O ator Tarcísio Meira, ícone da dramaturgia brasileira, um dos maiores galãs da TV do país, morreu aos 85 anos, nesta quinta-feira, 12, vítima de complicações da Covid-19. Tarcísio e a esposa, a atriz Glória Menezes, foram internados no Hospital Albert Einstein. Ele precisou ser intubado, mas Glória teve sintomas mais leves. Nascido em 5 de outubro de 1935, em São Paulo, Tarcísio teve uma carreira de mais de 60 anos, na TV, cinema e teatro. Com um casamento de mais de 50 anos, viveu uma parceria nos palcos e na vida, invejada por muitos. Para mim, fica essa imagem, em que podemos nos espelhar e reverenciar. Mas o que ocorre não é bem assim. O que se vê pipocando na mídia são declarações como a do senador Alessandro Vieira (Cidadania), que deu a notícia durante os trabalhos da CPI da Covid-19, levando os senadores a fazerem um minuto de silêncio em homenagem ao ator. Porém, sua real intenção foi a de “culpar” o atual governo, ao dizer que “é mais um desses quase 600 mil brasileiros que perderam a vida, dentre outras coisas, porque o governo não soube fazer o trabalho na hora certa, não teve responsabilidade e seriedade para isso”. Nas entrelinhas, o senador quis se referir à falta de vacinas, “causa mortis”, segundo ele, de muitas pessoas, inclusive de Tarcísio. Mais uma vez fico enojado com essa manipulação dos fatos para benefício próprio.

Tarcísio Meira, assim como sua companheira, Glória Menezes, haviam recebido as duas doses de vacina contra o coronavírus, porém, cientificamente, se sabe que nenhuma delas possui eficácia de 100%. É fato, também, que 3,7% dos imunizados morrem de Covid-19. Além disso, é fato que pessoas acima de 70 anos são as principais vítimas, em razão de possuírem menor imunidade. Mas nada disso serviu de base para os políticos de plantão, que veem na morte uma oportunidade para levar a opinião pública para onde eles querem, invertendo o real significado de um fato, desrespeitando o luto, tudo em prol de seus interesses. É sórdido e retrata o panorama político atual. A que ponto chegamos, onde a morte, para muitos, deixou de ser o término de uma etapa para se tornar um instrumento de manipulação? Isso me embrulha o estômago. Com isso, poucas foram as notícias que celebraram a caminhada artística de Tarcísio. O mais relevante foi fazer uso da morte do ator para estabelecer um clima de ódio contra figuras de destaque no governo e contra o próprio presidente em exercício, Jair Bolsonaro.
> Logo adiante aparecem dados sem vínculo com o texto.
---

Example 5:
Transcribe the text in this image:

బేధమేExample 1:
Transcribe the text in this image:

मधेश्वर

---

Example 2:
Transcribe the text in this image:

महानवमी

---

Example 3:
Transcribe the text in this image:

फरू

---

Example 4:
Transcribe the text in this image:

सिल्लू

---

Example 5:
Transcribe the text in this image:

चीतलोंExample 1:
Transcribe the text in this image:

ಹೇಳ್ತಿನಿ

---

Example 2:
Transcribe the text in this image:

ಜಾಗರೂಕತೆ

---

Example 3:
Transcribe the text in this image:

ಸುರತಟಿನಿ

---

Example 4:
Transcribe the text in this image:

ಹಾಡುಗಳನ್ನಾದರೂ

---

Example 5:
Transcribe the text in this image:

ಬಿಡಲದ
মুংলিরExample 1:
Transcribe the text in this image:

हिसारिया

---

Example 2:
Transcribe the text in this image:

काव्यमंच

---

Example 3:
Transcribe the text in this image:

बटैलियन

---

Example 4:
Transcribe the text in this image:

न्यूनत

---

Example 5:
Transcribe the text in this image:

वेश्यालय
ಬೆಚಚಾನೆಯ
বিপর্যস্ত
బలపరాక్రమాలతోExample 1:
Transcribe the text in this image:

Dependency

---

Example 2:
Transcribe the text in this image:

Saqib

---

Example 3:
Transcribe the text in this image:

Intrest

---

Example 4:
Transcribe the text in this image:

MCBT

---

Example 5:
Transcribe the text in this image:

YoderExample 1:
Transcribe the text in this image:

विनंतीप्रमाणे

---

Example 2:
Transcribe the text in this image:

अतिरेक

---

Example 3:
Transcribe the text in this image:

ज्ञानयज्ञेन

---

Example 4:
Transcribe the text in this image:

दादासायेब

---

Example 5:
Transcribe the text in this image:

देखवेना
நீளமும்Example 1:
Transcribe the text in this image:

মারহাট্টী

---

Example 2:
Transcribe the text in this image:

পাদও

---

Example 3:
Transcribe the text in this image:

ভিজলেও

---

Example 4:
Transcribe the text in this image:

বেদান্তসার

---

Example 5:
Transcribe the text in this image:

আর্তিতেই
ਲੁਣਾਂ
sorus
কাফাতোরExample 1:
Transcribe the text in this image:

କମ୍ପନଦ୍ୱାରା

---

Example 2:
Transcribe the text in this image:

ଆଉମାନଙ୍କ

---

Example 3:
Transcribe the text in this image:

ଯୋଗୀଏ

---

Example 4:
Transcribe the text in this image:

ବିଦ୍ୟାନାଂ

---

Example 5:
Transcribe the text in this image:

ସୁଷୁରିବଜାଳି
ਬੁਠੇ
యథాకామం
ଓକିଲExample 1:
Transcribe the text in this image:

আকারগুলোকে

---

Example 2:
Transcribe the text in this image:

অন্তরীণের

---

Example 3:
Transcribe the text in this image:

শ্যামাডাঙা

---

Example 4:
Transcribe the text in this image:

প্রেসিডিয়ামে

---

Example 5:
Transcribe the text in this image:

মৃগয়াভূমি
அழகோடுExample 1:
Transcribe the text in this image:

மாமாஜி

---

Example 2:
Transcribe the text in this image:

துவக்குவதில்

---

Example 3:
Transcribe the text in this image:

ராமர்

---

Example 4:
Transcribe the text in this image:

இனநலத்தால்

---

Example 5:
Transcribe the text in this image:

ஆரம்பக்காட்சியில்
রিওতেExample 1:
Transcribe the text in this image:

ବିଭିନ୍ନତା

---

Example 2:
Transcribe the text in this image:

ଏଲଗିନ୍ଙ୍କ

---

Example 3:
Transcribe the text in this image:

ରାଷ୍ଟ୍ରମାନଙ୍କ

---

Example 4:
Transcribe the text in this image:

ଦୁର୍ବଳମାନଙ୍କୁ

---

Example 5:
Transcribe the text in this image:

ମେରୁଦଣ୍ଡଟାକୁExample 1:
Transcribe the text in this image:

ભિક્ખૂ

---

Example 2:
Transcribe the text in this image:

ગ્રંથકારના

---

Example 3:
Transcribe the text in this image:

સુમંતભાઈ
Tarcísio estreou na TV Globo em 1967, onde atuou em novelas, minisséries e especiais. Representou inúmeras personagens, como João Coragem, em “Irmãos Coragem”, Renato Vilar, em “Roda de Fogo”, e Capitão Rodrigo, em “O Tempo e o Vento”. Seu currículo foi recheado de mais de 60 trabalhos televisivos em uma carreira que teve início na TV Tupi, em 1961. Participou de 22 longas-metragens, dirigidos por cineastas como Glauber Rocha, Walter Hugo Khouri, Anselmo Duarte e Bruno Barreto, além de 31 peças de teatro. Para mim, e acredito que para a maioria das pessoas, o que fica é essa história, que tantos de nós puderam acompanhar, mesmo que por um período mais curto. Lamento que tudo possa cair no esquecimento daqueles influenciáveis por figuras deploráveis que adoram inverter fatos a seu favor. Com ações desse tipo, cada vez fica mais claro pra mim a sordidez da política brasileira – com raras exceções – fazendo com que repensemos nossas escolhas para as próximas eleições, a fim de que fatos como esse não se repitam com frequência e que possamos reverenciar nossos artistas apenas por seu legado. Tarcísio, descanse em paz.